A Week's Worth

• Inflation sighting: Due to surging oil prices, the price of imported goods rose 1.6 percent last month - the biggest rise in a single month since February of last year. The price of oil imports has jumped 43.9 percent in the past year. Even discounting energy and food prices, the core Consumer Price Index has risen at a 3 percent annual pace this year, much higher than last year's 1.1 percent gain.

• Risk-takers: Americans know it's risky to work abroad, but only 13 percent of "globally mobile" workers say they'd refuse an overseas assignment based on world events, says a survey by Cendant Mobility and Willamette University. Better pay also ranks low, motivating only 2 percent of those surveyed. The largest group, 27 percent, say they moved overseas for an interesting career challenge.

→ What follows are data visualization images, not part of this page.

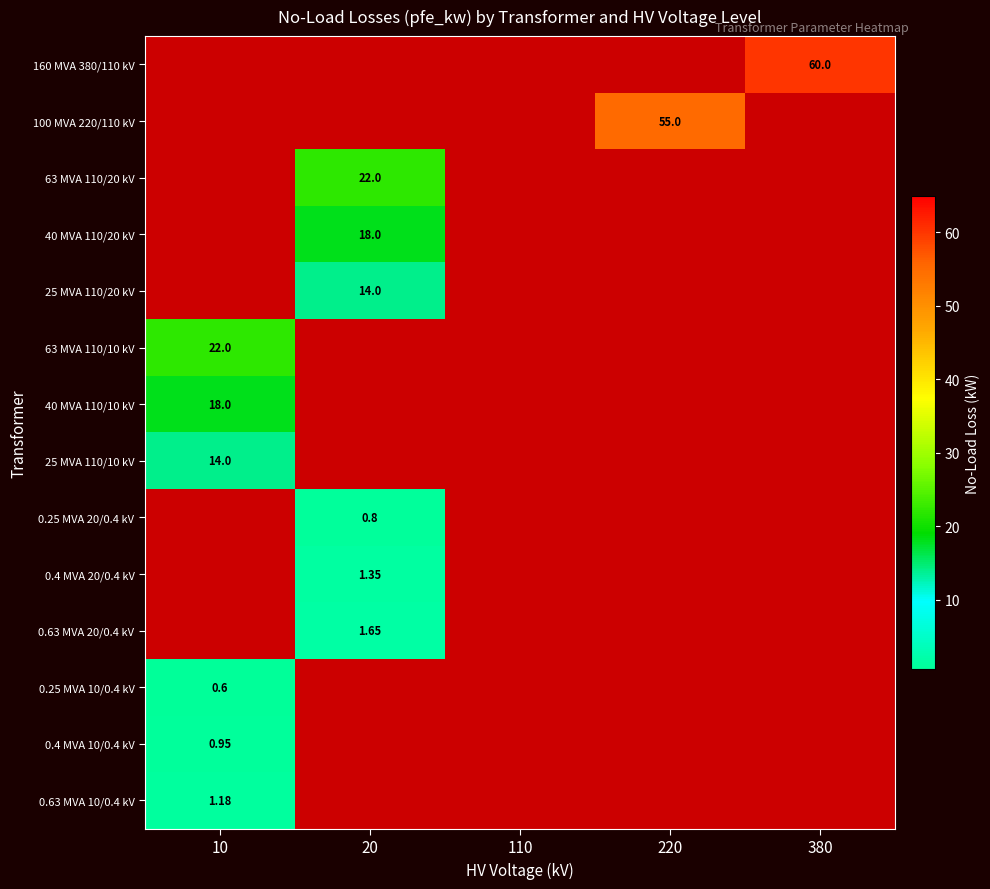

Which label corresponds to the largest value in the chart?

380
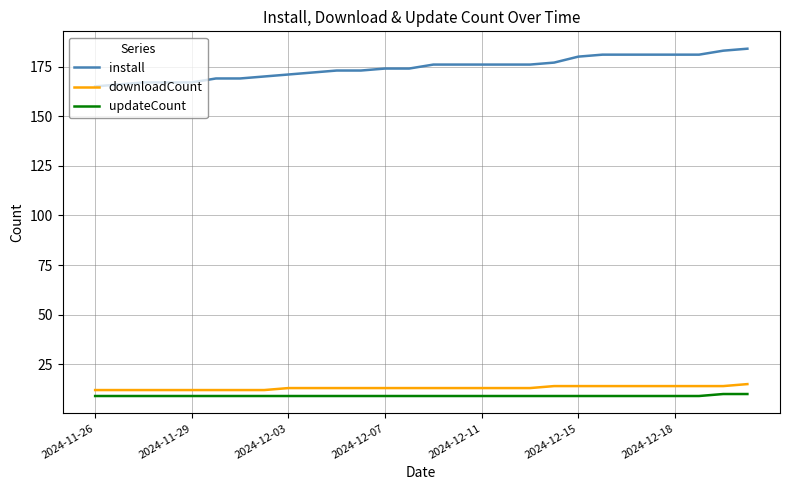

Which series has the widest spread of values?

install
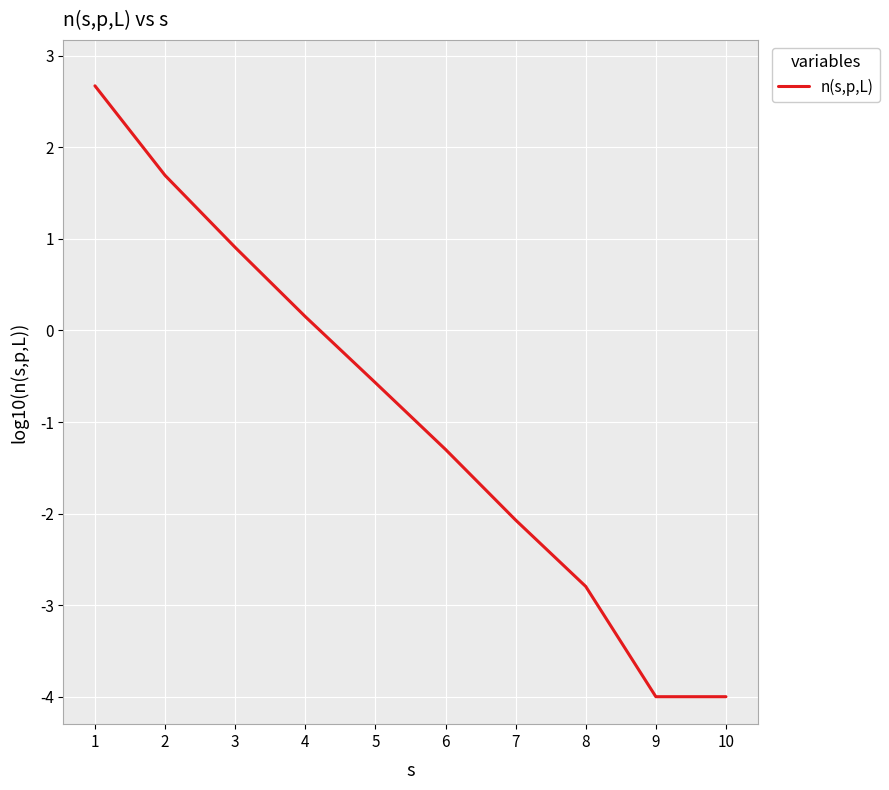

What is the minimum value shown in the chart?

-4.0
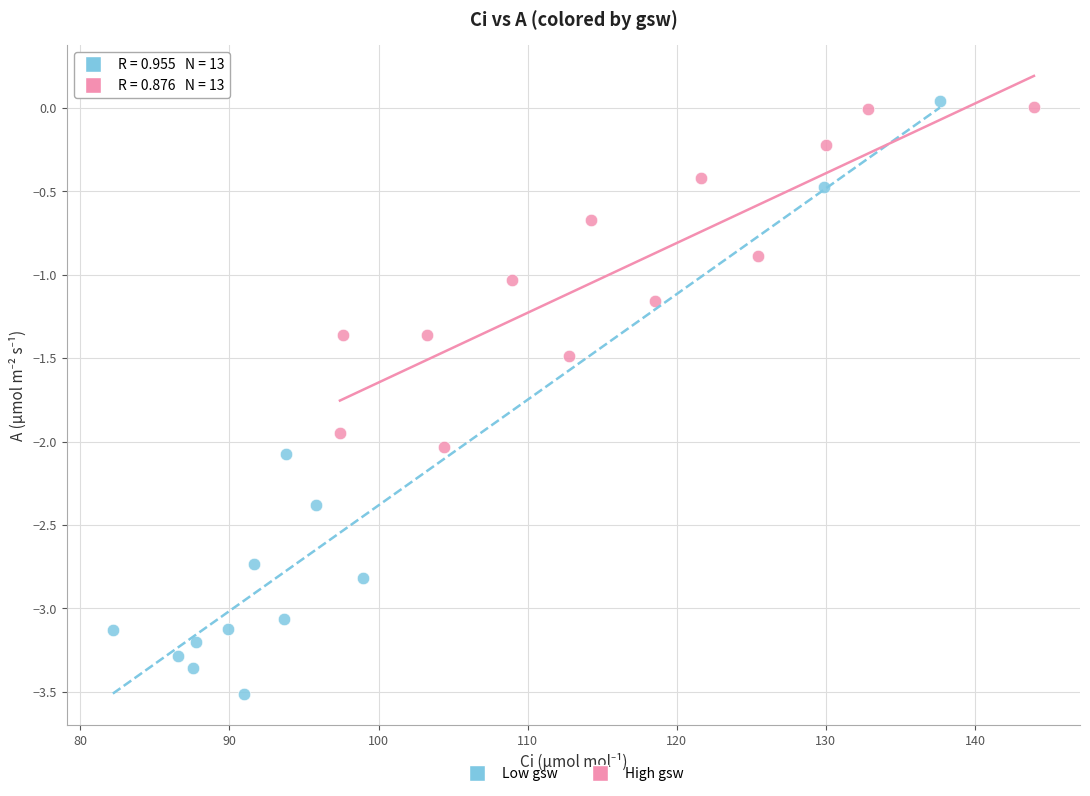

Which series has the widest spread of Y values?

Low gsw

• Teens don't work: The share of employed teenagers has fallen to 36.8 percent, the lowest since 1948, says the Center for Labor Market Studies at Northeastern University. Traditional young people's jobs are now going to laid-off adults or retirees reentering the job market.

• Invest in mulch: Sure, you can remodel the kitchen and recoup an estimated 75 to 80 percent of your investment when you sell the house. But landscaping investments may do even better. For example: $500 in lawn improvements is likely to yield 400 percent, according to a study of 2,000 realtors by Homegain.com. Clemson University and the University of Maryland found that homebuyers will pay up to 11.3 percent above the asking price for homes with well-designed landscaping.

• The best way to keep a job? Become a dad. The men with the most job stability are married and have children between the ages of 6 and 17, according to an analysis of unpublished government data by Challenger, Gray & Christmas, a global outplacement firm. The fathers' average unemployment rate last year was 3.5 percent, less than half the 7.5 percent for men with no children.